A black man, who said he was labelled an "instigator" when he opposed apartheid, said: "I'm saying let's work together and be equals."

Another black man said: "The whites should help us. Let's all be equal."

A white woman, a DA and AfriForum member, said she opposed an amendment and was very angry about it. She said land reform failed because of huge corruption, and added that expropriation without compensation would be tantamount to stealing land.

The committee had to ask for silence when she spoke, as a few people started chanting: "We want our land!
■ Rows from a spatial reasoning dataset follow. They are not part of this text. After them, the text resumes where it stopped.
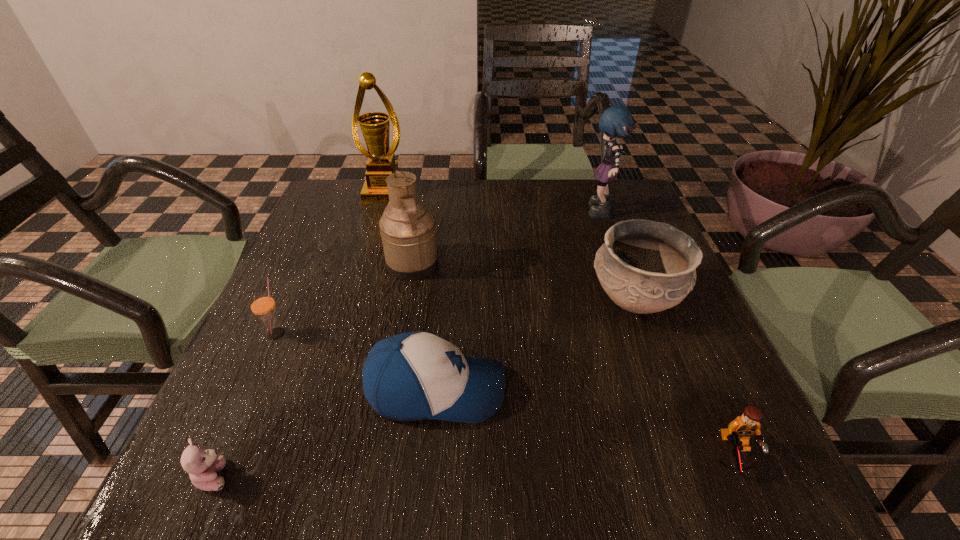
Locate an element on the screen. Image resolution: width=960 pixels, height=540 pixels. empty location between the award and the sixth farthest object is located at coordinates (411, 291).

Image resolution: width=960 pixels, height=540 pixels. Find the location of `vacant region between the straw and the Lego`. vacant region between the straw and the Lego is located at coordinates point(505,394).

Where is `blank region between the teddy bear and the award`? blank region between the teddy bear and the award is located at coordinates (300, 333).

Locate an element on the screen. unoccupied area between the third nearest object and the Lego is located at coordinates (585, 422).

The width and height of the screenshot is (960, 540). Identify the location of vacant area between the sixth shortest object and the Lego. (573, 359).

This screenshot has width=960, height=540. I want to click on vacant area that lies between the teddy bear and the straw, so click(x=246, y=404).

Where is `object that stands as the second closest to the pottery`? This screenshot has height=540, width=960. object that stands as the second closest to the pottery is located at coordinates (411, 376).

At what (x,y) coordinates should I click in order to perform the action: click on object that is the third closest one to the pottery. Please return your answer as a coordinate pair (x, y). Looking at the image, I should click on (739, 431).

Locate an element on the screen. free spot that satisfies the following two spatial constraints: 1. on the front-facing side of the award; 2. on the left side of the sixth shortest object is located at coordinates (364, 264).

Locate an element on the screen. This screenshot has width=960, height=540. free region that satisfies the following two spatial constraints: 1. on the front-facing side of the rag doll; 2. on the front side of the sixth shortest object is located at coordinates (620, 264).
We want our land!"

The chanting quickly subsided.

An EFF-supporter said land had multiple meanings for black people and expropriation without compensation would be part of the decolonisation process.

A woman who said she was a direct descendant of the Kok family – the Griqua royal family after which Kokstad is named – said she supported an amendment.

She said she supported amending Section 25 because of her descent and connection to East Griqualand.

She told of how the British authorities punished her forefathers by removing them from their land after a rebellion in the 1800s.

A black woman said she does not support an amendment and that Parliament must respect Amakhosi (chiefs).

"Amakhosi know us better than them (MPs), because we're their subjects," she said.

An ANC member said expropriation would not tamper with food security.

"We much reject this notion that government will take the property," he said. "It is a lie."

"We are saying let all of us embark on this process to restore the dignity of our people."

IFP-supporters said they supported expropriation without compensation, but the land under the Ingonyama Trust must be left alone.

A man who identified himself as an inkosi, said he opposed an amendment.

There were also some speakers who said land under the control of amakhosi must be used to the benefit of the people.

ALSO READ: We are all Africans, Rustenburg residents told

A white farmer said all the whites who voted against a democratic South Africa in the 1992-referendum and wanted apartheid to remain, had since left the country and those whites that remained considered themselves South Africans and South Africa as their country.

In response a man who only greeted the EFF-members of the committee said he would greet the others when he "gets his land back", said: "Your home is Europe! No settlers can claim our land!"

"Azania was invaded in 1652 and occupied by settlers! This is Azania, this is my land."

He said the clause in the Freedom Charter saying land belongs to all – black and white – betrayed black people.

This was the committee's final meeting in KwaZulu-Natal. Next, delegations of the committee will head to the Eastern Cape and Gauteng, and finally the Western Cape.